TASK DIRECTIONS: List all lines of the data containing the word "linecap".

GIVEN RECORDS:

::::

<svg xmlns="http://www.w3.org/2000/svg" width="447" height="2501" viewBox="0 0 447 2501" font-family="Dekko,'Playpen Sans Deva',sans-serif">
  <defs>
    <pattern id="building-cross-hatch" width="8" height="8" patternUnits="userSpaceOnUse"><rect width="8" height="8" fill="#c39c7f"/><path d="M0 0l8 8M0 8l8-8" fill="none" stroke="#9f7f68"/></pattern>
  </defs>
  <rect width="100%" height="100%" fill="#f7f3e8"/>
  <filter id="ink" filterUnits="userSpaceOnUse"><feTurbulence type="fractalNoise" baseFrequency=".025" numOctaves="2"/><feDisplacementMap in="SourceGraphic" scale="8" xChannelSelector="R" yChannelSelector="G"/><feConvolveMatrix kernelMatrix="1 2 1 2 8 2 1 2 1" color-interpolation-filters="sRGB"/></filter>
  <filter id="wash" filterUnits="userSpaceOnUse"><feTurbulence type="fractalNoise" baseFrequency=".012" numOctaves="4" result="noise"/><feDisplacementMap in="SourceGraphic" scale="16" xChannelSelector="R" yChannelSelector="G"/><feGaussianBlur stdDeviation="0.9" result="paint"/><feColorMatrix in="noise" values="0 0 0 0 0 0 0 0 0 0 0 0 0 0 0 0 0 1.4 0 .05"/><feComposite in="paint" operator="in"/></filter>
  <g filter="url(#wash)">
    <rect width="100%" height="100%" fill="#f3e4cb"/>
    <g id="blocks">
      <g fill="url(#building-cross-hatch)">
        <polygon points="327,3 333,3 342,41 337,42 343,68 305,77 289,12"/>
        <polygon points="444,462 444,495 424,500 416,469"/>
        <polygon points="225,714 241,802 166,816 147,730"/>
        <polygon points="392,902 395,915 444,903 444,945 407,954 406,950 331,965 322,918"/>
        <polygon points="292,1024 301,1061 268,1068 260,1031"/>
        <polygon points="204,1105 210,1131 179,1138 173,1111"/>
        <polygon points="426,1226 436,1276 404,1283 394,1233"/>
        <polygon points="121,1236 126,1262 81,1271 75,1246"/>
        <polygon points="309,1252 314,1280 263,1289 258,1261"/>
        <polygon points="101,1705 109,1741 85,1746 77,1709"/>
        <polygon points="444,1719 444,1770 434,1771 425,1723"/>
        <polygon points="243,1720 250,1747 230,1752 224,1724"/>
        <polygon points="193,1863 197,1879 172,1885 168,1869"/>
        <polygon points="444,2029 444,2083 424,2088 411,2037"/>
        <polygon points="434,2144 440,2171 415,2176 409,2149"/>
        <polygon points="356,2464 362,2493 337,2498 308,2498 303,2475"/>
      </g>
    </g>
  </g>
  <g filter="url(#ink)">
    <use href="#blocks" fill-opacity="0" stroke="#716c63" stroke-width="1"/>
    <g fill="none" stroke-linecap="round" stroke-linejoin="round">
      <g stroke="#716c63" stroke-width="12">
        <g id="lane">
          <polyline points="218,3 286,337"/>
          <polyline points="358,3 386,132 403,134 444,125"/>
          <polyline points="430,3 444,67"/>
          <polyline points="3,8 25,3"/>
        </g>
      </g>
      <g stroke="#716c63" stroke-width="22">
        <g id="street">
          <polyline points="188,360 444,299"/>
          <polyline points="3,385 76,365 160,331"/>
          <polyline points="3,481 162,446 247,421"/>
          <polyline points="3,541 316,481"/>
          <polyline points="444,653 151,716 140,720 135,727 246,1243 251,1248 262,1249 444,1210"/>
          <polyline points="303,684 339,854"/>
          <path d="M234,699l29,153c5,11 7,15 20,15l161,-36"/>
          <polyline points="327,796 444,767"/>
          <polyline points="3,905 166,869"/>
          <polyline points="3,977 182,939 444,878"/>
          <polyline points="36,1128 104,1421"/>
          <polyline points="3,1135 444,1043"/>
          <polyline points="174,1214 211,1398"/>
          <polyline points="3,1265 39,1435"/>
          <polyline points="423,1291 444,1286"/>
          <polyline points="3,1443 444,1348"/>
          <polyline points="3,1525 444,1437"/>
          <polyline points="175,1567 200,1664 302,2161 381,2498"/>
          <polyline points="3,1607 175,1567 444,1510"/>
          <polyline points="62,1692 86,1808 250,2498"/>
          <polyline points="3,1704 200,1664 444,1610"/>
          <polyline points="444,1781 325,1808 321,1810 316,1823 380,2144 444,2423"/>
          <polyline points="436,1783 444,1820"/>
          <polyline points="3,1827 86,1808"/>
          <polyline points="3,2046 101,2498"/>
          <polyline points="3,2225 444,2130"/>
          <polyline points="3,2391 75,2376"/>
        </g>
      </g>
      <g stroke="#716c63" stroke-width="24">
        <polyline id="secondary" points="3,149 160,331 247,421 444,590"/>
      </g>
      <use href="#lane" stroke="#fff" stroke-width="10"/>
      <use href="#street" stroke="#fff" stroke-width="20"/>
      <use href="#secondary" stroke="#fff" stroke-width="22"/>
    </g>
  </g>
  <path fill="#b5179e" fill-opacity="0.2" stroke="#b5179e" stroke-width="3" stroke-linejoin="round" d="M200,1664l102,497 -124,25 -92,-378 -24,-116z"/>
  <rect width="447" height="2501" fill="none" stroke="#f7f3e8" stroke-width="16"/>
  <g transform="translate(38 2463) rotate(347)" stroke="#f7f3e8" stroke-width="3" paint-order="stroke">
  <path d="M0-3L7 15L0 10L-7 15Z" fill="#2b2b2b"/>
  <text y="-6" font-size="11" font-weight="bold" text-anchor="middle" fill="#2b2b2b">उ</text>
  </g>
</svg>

::::

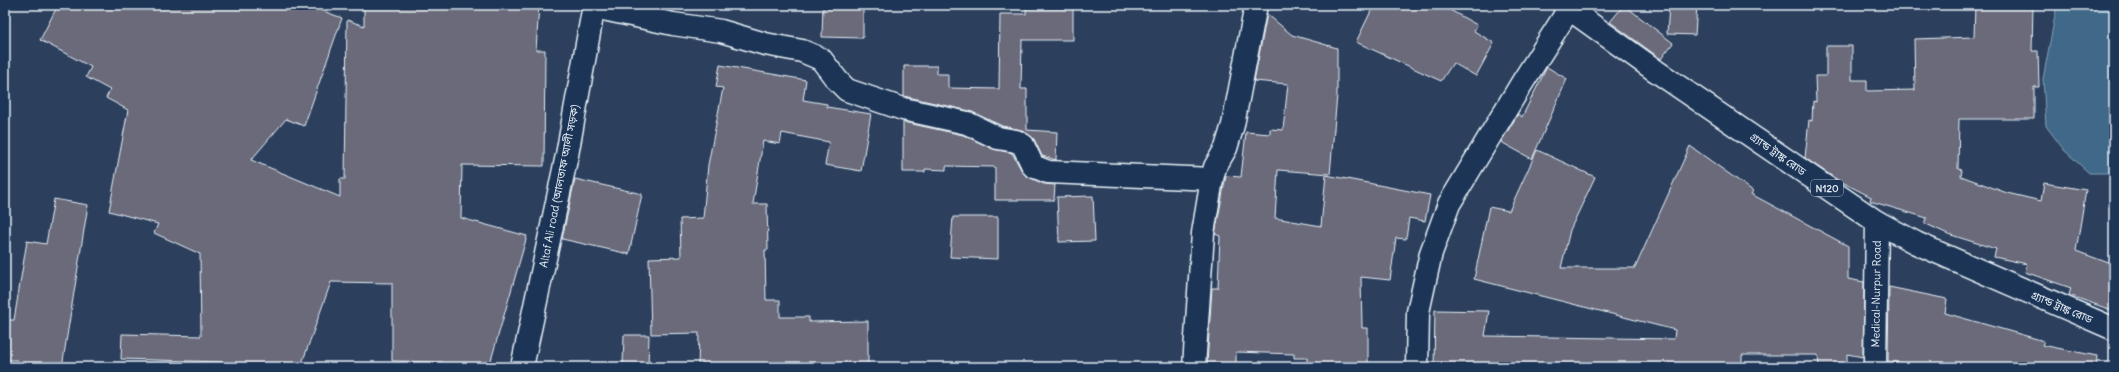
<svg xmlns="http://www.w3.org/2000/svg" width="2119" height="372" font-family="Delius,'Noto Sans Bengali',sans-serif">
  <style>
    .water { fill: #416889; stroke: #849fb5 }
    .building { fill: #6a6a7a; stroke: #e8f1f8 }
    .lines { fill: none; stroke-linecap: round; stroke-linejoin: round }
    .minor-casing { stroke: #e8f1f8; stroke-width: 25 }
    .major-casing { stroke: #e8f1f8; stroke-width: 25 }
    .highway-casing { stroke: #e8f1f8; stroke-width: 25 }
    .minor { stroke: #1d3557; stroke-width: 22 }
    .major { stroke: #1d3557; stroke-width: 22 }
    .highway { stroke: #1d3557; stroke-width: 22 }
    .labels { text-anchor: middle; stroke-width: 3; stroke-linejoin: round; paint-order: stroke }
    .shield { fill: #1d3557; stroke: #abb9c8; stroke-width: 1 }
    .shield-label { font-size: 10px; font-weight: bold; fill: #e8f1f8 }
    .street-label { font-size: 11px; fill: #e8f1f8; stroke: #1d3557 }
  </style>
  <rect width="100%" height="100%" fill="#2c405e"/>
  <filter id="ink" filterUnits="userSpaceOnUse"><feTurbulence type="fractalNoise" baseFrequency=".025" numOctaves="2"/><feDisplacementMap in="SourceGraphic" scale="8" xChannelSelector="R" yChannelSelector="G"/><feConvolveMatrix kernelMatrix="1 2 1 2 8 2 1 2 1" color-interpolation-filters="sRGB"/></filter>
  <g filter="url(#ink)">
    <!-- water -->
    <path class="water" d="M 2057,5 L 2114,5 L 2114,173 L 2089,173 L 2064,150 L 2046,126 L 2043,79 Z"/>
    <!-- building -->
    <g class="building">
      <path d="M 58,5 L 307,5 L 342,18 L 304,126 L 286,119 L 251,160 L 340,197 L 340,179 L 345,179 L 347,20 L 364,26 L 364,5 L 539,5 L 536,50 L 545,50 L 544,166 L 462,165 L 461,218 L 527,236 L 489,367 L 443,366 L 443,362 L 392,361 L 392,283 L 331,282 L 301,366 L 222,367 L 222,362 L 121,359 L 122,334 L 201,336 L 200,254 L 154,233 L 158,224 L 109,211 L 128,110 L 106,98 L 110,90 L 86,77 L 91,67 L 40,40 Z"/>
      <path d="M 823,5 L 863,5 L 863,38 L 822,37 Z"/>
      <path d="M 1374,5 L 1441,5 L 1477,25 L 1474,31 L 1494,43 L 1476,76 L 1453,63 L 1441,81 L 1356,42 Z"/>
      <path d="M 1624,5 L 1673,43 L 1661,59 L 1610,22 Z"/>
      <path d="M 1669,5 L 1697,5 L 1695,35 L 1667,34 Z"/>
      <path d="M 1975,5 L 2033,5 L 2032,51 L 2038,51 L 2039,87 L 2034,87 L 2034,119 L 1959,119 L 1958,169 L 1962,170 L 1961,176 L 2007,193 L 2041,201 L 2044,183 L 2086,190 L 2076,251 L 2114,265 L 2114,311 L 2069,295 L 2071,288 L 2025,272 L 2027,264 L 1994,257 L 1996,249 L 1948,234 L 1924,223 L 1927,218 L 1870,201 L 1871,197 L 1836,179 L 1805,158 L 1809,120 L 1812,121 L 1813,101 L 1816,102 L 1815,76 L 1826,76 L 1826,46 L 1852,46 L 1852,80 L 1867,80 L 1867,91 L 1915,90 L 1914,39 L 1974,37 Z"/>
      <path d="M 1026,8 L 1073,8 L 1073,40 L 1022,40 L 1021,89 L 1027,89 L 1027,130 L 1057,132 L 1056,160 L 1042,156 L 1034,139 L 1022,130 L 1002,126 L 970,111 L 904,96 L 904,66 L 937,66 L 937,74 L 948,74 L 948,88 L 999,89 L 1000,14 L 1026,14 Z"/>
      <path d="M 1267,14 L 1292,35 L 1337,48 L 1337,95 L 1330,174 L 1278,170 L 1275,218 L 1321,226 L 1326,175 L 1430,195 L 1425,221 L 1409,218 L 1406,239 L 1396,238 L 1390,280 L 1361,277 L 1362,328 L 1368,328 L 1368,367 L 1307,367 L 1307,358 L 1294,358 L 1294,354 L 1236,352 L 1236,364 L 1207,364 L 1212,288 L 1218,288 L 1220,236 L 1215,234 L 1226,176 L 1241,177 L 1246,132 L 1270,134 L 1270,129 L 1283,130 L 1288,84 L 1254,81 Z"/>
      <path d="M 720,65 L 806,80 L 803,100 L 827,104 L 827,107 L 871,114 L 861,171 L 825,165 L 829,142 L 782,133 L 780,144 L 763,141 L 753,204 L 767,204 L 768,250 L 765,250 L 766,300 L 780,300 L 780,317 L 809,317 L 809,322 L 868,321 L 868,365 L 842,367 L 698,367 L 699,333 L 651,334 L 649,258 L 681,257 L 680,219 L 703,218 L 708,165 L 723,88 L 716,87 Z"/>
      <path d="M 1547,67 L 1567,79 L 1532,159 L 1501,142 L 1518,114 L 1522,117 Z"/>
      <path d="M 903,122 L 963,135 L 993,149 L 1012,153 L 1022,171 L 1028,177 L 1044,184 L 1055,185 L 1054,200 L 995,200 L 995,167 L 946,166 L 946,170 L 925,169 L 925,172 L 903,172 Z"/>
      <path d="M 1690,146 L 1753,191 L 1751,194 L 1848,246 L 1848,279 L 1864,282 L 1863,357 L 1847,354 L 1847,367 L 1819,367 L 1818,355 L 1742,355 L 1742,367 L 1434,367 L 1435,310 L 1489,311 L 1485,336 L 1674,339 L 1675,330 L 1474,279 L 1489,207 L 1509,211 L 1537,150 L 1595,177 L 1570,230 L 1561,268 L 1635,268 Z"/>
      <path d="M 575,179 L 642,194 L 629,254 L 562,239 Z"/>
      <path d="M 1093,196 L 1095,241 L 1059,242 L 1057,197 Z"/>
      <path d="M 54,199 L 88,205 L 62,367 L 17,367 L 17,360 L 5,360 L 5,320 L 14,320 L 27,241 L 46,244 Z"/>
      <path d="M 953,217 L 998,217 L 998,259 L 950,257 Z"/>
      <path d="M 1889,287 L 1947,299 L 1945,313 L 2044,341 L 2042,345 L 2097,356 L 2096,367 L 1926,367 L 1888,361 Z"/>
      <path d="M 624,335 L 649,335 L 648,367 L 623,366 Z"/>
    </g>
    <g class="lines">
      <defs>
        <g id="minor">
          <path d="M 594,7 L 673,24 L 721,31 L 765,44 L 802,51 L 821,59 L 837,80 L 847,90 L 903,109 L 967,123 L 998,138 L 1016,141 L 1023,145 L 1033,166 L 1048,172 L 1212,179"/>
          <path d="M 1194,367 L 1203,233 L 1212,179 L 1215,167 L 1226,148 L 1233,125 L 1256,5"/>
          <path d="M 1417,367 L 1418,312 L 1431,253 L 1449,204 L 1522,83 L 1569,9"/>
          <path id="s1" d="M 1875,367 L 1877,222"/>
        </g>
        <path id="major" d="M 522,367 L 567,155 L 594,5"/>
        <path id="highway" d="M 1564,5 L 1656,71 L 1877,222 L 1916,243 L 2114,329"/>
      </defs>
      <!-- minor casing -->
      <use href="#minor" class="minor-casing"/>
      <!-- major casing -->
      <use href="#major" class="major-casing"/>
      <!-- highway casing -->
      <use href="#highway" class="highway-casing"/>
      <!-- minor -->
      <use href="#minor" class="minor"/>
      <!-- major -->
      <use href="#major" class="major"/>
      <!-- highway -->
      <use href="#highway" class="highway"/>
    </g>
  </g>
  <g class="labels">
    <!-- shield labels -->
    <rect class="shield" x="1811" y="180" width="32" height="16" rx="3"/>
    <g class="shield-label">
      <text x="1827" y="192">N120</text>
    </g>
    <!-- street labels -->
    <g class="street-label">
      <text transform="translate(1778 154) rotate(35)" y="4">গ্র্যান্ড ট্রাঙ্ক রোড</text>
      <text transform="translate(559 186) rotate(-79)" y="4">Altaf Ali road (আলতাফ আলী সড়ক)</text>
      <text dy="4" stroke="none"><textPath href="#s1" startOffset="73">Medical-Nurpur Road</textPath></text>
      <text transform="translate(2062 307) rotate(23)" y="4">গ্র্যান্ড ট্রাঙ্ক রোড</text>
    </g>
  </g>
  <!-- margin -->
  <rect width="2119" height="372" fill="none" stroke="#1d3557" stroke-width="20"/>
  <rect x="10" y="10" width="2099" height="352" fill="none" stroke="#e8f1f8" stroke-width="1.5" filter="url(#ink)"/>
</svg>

::::

OUTPUT OF THE TASK:
    <g fill="none" stroke-linecap="round" stroke-linejoin="round">
    .lines { fill: none; stroke-linecap: round; stroke-linejoin: round }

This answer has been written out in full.